All that I know at this time.


----------



## hazelndick@comcast.net (Dec 15, 2014)

*Grand Luxxe Experiences*

My wife and I have been members of Vidanta for 20 years and love it. We started out at Puerto Vallarta in what would now be called "dinky." Our favorite is Nuevo Vallarta

We now own a Grand Luxxe Spa Tower unit, which has the distinct advantage of you can't get a unit lower than the fifth floor (there aren't any).  My wife has always complained about not getting a view.

The only discouraging thing (as you all know) is the slimy excellent at what they do, sales people. I look this process as a game  that I want to try to win But as someone else has already said, ask a lot of questions and reiterate back to the salesman your understanding of whatever he just said. Also on the taped "registration" process state things that you understand to be true.  When you talk to the "corporate person" on the phone, they want you to answer yes or no and that's all. I also mention any important points when asked a pertinent question, as well as answering the question.  For example, after the question "Have you read and understand the contract, I say 'Yes", but there are some items not clarified in the contract."

Last November (2014) we upgraded with some specific objectives in mind, made sure the salesman knew what we wanted, and signed all the papers.  You have 5 days to cancel.  When I got back to the room I reviewed the contract, called the sales dept. and told them we were going to cancel.  The purpose of the "contract cancellation" person is to get you to not cancel.   We spent several hours with her (and another "superior" she brought in).  She finally lowered the price by over 20%, and added an attachment which allowed us to use our "senior" privileges with our  "residential" weeks.

A few years ago Vidanta, refunded me $7,000 two years after signing a contract. I had  sufficient evidence that showed some "fraud".

 Earlier I read something about "butler" service. I know that with the Spa Unit (and probably some other GLs) you can set up a menu and have a chef come in (for a price) and prepare the whole thing for you.

Money is an issue for us, so I try to keep informed on all the sales tactics used, but we thoroughly enjoy the ambience, the service, the frequency of electric cart service, and the friendliness of all the staff and guests. the wooden paths, the food(we also bring a box of dry oatmeal, tuna fish, mayo and an onion with us so more than half our meals at eaten at the room with very little preparation) 

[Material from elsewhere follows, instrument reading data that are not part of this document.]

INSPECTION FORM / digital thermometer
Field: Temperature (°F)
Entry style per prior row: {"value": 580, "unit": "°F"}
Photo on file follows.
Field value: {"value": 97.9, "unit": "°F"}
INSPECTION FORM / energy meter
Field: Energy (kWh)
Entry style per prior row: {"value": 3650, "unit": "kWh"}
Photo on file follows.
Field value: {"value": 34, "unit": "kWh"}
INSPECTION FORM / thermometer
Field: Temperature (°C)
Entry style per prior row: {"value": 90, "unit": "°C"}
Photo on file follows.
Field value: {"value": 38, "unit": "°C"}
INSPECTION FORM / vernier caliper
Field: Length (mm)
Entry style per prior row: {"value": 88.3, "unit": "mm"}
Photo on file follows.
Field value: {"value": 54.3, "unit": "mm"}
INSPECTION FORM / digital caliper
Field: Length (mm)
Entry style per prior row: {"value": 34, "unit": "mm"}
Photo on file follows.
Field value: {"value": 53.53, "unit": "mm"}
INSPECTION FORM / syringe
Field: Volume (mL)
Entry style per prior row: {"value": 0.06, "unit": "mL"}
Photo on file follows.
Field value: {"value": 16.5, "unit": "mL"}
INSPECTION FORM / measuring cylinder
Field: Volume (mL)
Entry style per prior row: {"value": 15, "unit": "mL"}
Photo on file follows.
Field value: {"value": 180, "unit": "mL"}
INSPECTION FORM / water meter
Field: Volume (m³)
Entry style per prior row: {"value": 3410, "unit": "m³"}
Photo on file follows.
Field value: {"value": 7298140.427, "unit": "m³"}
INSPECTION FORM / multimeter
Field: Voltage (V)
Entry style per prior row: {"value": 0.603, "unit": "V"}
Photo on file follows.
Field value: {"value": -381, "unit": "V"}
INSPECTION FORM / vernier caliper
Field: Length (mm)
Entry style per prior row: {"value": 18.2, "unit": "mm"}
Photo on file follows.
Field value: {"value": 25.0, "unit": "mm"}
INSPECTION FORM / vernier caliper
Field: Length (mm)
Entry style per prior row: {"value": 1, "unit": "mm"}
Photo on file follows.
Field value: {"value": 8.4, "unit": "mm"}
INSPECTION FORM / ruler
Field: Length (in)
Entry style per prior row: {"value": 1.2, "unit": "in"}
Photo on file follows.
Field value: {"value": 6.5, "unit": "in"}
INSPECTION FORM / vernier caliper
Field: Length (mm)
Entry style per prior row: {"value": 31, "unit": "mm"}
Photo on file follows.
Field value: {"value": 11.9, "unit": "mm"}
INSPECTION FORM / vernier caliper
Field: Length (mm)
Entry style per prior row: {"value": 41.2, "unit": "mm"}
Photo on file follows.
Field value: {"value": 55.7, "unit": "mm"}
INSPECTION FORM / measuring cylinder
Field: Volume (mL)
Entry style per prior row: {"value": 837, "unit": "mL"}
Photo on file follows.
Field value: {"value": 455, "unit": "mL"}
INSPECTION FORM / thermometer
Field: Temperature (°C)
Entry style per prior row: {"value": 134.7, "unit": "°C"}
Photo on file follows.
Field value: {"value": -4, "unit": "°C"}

If money is not an issue for you, just sit back, walk, eat, play some golf, get a marvelous massage, and enjoy one of the greatest vacations in Mexico!

Dick


----------



## drguy (Dec 15, 2014)

Irish_Reign said:


> Forgot to add some of the rates:
> 
> GL Loft $1,280 per week
> GL Jr Suited $1,280 per week
> ...



Our 2 bedroom Loft unit mf is close to $2500 per week.  I'd prefer your $1300.


----------



## bobpark56 (Dec 16, 2014)

*They did as of Nov 2014*



tschwa2 said:


> I thought someone comes in and washes the dishes you leave in the sink?



They did for it us last month. We never had a large pile of dishes, though.

In general, the maid service at the Grand Luxxe on the Riviera Maya is outstanding...as good as the best you will find anywhere. The only place we know of that is as good is at the Grand Marina Porto Bello resorts in Puerto Aventuras. They don't do a nightly turn-down + chocolates, though.


----------